Voici à quoi ressemble le son de l'appel du rorqual commun. Crédit :Peter Franek, CAGE
En quoi le son d'un minuscule tremblement de terre diffère-t-il du son d'une énorme baleine qui passe ? C'est l'une des choses que les scientifiques ont dû comprendre en écoutant le son du méthane libéré par le fond marin.
Une étude récente en Géochimie, Géophysique et Géosystèmes lie fortement les fuites de méthane des fonds marins au large du Svalbard occidental avec les tremblements de la Terre.
"Nous ne pouvons pas dire si les micro-tremblements de terre ou d'autres événements micro-sismiques sont à l'origine des fuites de méthane ou si c'est l'inverse. Une explication possible est que l'accumulation de méthane sous le plancher océanique crée des bulles. Ils pourraient provoquent de très faibles tremblements lors de leur migration, se dilatent et libèrent du gaz dans la colonne d'eau de la région », déclare Peter Franek, premier auteur de l'étude, et chercheur au CAGE Centre for Arctic Gas Hydrate, Environnement et climat.

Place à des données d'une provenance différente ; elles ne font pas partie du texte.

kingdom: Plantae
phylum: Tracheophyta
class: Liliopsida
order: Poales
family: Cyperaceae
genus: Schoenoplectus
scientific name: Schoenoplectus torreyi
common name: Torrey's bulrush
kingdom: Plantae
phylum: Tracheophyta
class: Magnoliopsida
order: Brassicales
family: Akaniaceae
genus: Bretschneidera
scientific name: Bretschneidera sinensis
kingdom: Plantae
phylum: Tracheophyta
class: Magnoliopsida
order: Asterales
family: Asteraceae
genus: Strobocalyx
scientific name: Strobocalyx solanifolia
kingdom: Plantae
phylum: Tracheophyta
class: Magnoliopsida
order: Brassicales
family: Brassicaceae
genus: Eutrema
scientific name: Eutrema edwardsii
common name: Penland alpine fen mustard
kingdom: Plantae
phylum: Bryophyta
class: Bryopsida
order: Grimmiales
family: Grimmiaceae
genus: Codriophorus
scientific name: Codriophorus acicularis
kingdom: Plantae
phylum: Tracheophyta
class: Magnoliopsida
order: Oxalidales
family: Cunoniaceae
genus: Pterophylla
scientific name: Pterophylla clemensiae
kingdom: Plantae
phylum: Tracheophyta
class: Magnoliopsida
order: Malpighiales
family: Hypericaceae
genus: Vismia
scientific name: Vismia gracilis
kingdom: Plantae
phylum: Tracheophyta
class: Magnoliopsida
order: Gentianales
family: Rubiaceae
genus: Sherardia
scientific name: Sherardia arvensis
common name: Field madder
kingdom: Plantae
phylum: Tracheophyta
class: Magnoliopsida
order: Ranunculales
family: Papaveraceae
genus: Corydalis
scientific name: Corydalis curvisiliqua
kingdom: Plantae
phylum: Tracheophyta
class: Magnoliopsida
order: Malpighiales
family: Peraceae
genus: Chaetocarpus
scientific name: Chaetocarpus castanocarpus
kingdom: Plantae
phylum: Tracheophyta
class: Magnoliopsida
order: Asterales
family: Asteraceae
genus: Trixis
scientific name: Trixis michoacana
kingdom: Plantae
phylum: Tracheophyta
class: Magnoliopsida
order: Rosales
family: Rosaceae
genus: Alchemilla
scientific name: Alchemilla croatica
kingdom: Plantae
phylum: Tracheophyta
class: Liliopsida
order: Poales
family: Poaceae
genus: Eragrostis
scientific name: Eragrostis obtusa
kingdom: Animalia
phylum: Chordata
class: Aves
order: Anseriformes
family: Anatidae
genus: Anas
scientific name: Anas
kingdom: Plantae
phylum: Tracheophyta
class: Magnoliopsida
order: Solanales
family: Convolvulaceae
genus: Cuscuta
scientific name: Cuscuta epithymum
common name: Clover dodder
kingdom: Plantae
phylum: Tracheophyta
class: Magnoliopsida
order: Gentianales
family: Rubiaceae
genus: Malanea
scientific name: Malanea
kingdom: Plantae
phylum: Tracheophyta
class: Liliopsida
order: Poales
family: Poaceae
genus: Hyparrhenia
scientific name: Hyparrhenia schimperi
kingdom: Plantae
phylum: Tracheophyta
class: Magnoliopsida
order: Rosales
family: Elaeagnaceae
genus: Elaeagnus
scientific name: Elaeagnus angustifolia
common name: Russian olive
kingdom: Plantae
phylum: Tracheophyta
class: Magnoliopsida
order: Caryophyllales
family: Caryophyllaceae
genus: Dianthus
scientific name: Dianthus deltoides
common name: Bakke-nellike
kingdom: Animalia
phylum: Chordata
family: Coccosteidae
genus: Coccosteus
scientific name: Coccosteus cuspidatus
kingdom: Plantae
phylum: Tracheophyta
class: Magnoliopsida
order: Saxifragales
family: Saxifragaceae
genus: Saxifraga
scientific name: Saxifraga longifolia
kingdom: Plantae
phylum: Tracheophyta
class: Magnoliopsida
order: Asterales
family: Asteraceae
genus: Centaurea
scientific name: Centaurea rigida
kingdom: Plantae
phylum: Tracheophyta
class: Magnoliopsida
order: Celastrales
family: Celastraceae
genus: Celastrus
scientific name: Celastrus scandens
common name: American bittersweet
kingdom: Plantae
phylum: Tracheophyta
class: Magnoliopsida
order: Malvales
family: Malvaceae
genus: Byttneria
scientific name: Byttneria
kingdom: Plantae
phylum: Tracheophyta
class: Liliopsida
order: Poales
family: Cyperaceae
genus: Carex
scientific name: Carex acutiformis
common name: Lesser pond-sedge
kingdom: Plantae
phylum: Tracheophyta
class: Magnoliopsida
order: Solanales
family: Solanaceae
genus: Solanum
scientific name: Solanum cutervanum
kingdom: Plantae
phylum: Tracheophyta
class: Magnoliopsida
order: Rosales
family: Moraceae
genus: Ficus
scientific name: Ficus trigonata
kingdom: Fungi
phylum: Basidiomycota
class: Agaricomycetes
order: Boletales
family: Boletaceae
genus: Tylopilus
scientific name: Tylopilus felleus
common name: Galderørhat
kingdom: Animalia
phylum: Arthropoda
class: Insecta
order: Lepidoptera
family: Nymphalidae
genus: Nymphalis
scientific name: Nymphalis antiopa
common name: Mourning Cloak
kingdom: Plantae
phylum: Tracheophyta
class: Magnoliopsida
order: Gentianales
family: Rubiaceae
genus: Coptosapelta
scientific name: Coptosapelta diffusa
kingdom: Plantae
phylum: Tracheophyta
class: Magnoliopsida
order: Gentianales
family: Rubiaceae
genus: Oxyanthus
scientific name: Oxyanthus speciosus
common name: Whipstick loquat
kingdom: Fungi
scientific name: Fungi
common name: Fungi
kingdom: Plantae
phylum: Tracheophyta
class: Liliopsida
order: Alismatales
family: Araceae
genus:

La zone d'étude abrite des centaines, voire des milliers de fuites de méthane connues. Ils sont associés à des changements temporels dans la dissociation des hydrates de gaz – la substance glacée qui contient d'énormes quantités de méthane. Cela provoque la libération de méthane du fond marin, et potentiellement dans l'atmosphère.
Étude unique
Les tremblements décrits dans cette étude particulière sont appelés événements de courte durée, et ne sont certainement pas causés par les mêmes mécanismes que les séismes appropriés. Les événements de courte durée ne sont détectables que grâce à une nouvelle utilisation de dispositifs d'écoute très sensibles.
Enregistrement sismique (partie inférieure de la figure) d'un événement de courte durée, tel qu'un micro-séisme. Au-dessus de l'enregistrement sismique se trouve un spectrogramme qui montre comment la fréquence des signaux change au fil du temps. Crédit :Peter Franek, CAGE
"Cette étude est unique car nous utilisons des instruments et des techniques couramment utilisés pour la recherche sur les tremblements de terre. Nous les utilisons pour identifier de minuscules mouvements de terre générés par la circulation et la libération de gaz du fond marin. Très peu dans le monde travaillent avec cette approche à une telle une échelle." dit la chercheuse et co-auteur Andreia Plaza Faverola au CAGE.
Le monde sous-marin regorge de différents sons naturels qui peuvent être enregistrés par des technologies sous-marines de pointe telles que les sismomètres de fond océanique (OBS), qui incluent hydro– et géophones. Un OBS a été placé au fond de l'océan à une profondeur d'eau de 400 mètres au large de l'ouest du Svalbard, et enregistré tous les sons des fonds marins et de l'océan pendant une année complète. Il a ensuite été récupéré par le navire de recherche Helmer Hanssen de l'UiT The Arctic University of Norway.
Appels de baleines – une interférence intéressante
Tous les sons dans une gamme de fréquences donnée ont été enregistrés pour cette étude. Les scientifiques ont ensuite dû faire la différence entre les sons des tremblements associés au méthane et d'autres sons récurrents.
"Il s'avère que les rorquals communs sont abondants au large de l'ouest du Svalbard et communiquent entre eux dans le cadre de notre enquête. Ce fut un plaisir supplémentaire pour nous d'enregistrer leur activité ainsi que l'activité des suintements de méthane eux-mêmes." dit co-auteur du professeur d'étude, Jürgen Mienert chez CAGE.
Les rorquals communs sont parmi les plus grands animaux du monde, seulement surpassé en taille par le rorqual bleu. Peter Franek dit que les scientifiques ont clairement pu distinguer les appels des rorquals communs avec un tel détail qu'il pourrait être utile même aux biologistes qui souhaitent étudier les modèles de mouvement et de communication sonore de ces animaux majestueux.
« OBS est un outil non invasif principalement conçu pour enregistrer des données naturelles, signaux sismiques et acoustiques non biologiques ou artificiels. De façon inattendue, il peut être utilisé pour étudier la communication entre les baleines. Il peut donner un aperçu plus détaillé des modèles d'appel, les temps de respiration et les vitesses de nage des rorquals communs dans leur habitat naturel, sans les déranger par aucune présence humaine."